The new facility, called the Southeast Psychiatric Treatment Center, would be built on the Norristown campus and serve southeastern Pennsylvania, a region of roughly 4 million people that includes Philadelphia and its surrounding counties. Norristown State Hospital, one of six remaining state psychiatric facilities in Pennsylvania, dates to 1879 and handles both civil commitments and forensic patients, those ordered to a hospital by a court after being found incompetent to stand trial or not guilty by reason of insanity.
The forensic backlog has drawn lawsuits and complaints from county commissioners and district attorneys across the state. Patients waiting in county jails for a state hospital bed have no access to the treatment they were legally ordered to receive, raising due process concerns that have reached the courts. Pennsylvania's southeastern region, which generates a significant share of the state's forensic caseload through Philadelphia's court system, has felt that pressure acutely.

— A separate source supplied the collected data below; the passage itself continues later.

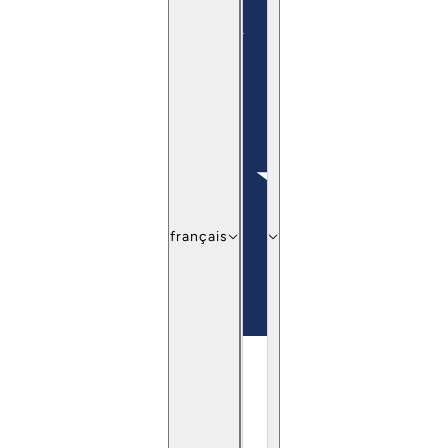
français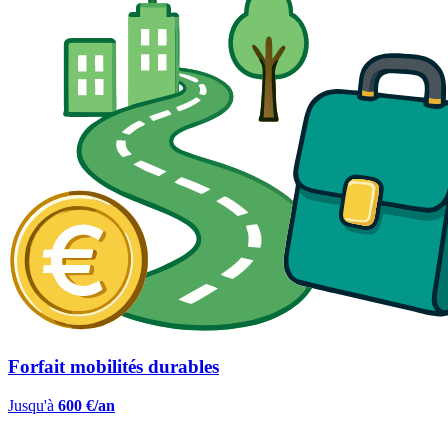
Forfait mobilités durables
Jusqu'à
600 €/an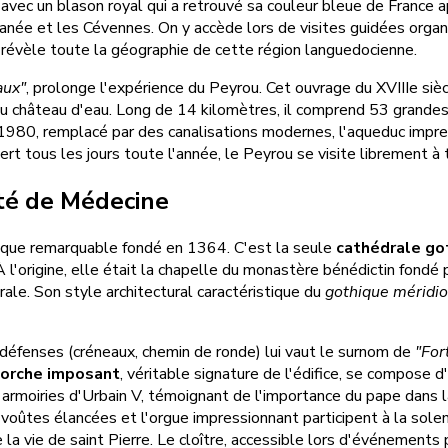
e, avec un blason royal qui a retrouvé sa couleur bleue de France
erranée et les Cévennes. On y accède lors de visites guidées orga
 révèle toute la géographie de cette région languedocienne.
aux"
, prolonge l'expérience du Peyrou. Cet ouvrage du XVIIIe siè
 château d'eau. Long de 14 kilomètres, il comprend 53 grandes a
 1980, remplacé par des canalisations modernes, l'aqueduc impre
vert tous les jours toute l'année, le Peyrou se visite librement à
lté de Médecine
que remarquable fondé en 1364. C'est la seule
cathédrale go
 l'origine, elle était la chapelle du monastère bénédictin fondé 
ale. Son style architectural caractéristique du
gothique méridio
défenses (créneaux, chemin de ronde) lui vaut le surnom de
"For
orche imposant
, véritable signature de l'édifice, se compose 
moiries d'Urbain V, témoignant de l'importance du pape dans la co
es voûtes élancées et l'orgue impressionnant participent à la so
 la vie de saint Pierre. Le cloître, accessible lors d'événements p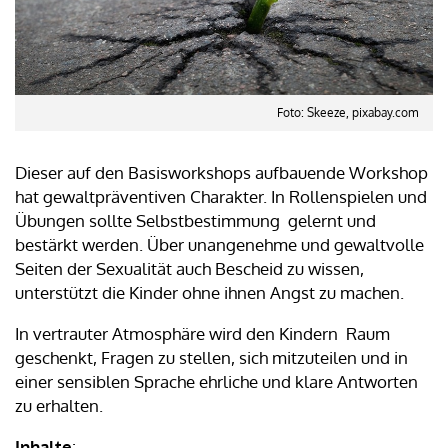
Foto: Skeeze, pixabay.com
Dieser auf den Basisworkshops aufbauende Workshop
hat gewaltpräventiven Charakter. In Rollenspielen und
Übungen sollte Selbstbestimmung gelernt und
bestärkt werden. Über unangenehme und gewaltvolle
Seiten der Sexualität auch Bescheid zu wissen,
unterstützt die Kinder ohne ihnen Angst zu machen.
In vertrauter Atmosphäre wird den Kindern Raum
geschenkt, Fragen zu stellen, sich mitzuteilen und in
einer sensiblen Sprache ehrliche und klare Antworten
zu erhalten.
Inhalte
: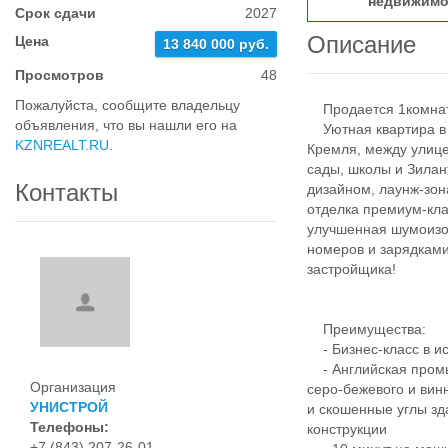
недвижимо
Срок сдачи
2027
Описание
Цена
13 840 000 руб.
Просмотров
48
Пожалуйста, сообщите владельцу
Продается 1комнатн
объявления, что вы нашли его на
Уютная квартира в Ж
KZNREALT.RU
.
Кремля, между улице
сады, школы и Зила
Контакты
дизайном, лаунж-зо
отделка премиум-кл
улучшенная шумоизо
номеров и зарядками
застройщика!
Преимущества:
- Бизнес-класс в ис
- Английская промы
Организация
серо-бежевого и вин
УНИСТРОЙ
и скошенные углы зд
Телефоны:
конструкции
+7 (843) 207-26-01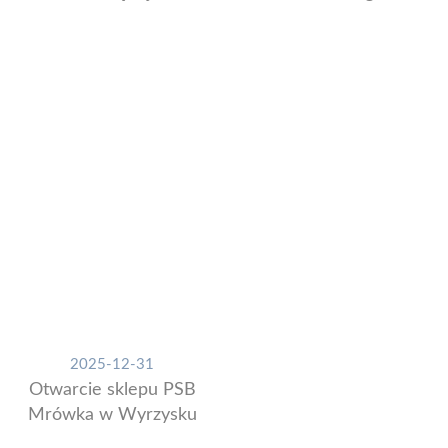
2025-12-31
Otwarcie sklepu PSB
Mrówka w Wyrzysku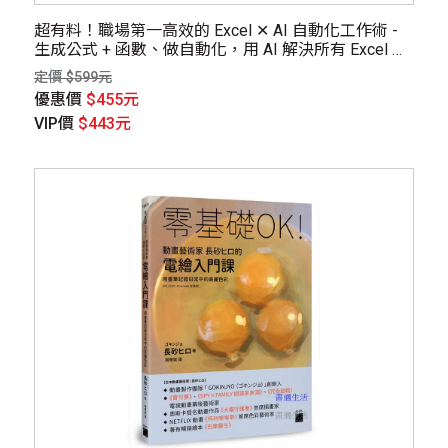
超有料！職場第一高效的 Excel ✕ AI 自動化工作術 -
生成公式 + 函數、做自動化，用 AI 解決所有 Excel 難
題！
定價 $599元
優惠價
$455元
VIP價
$443元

Pennsylvania's shrinking state psychiatric hospital system
Source: NationGraph.
The state Department of General Services is now seeking bids for the general construction contract on the project, which appears in 2026 bidding documents, suggesting construction could begin in the coming months. Under Pennsylvania's multi-prime contracting system, separate contracts for mechanical, plumbing, and electrical work are typically issued alongside a general construction award, so additional bids for the same project are likely forthcoming.
Governor Josh Shapiro's administration has identified mental health infrastructure as a priority, and the 2024-2025 state budget included capital funding for Department of Human Services construction projects. Much of the Norristown campus consists of buildings more than a century old, and advocates and facility staff have long argued the physical infrastructure no longer meets modern standards for psychiatric care.
How quickly the new facility can open, and whether it will meaningfully reduce wait times for forensic patients, will depend on how construction bids come in and how the project moves through Pennsylvania's multi-contract procurement process.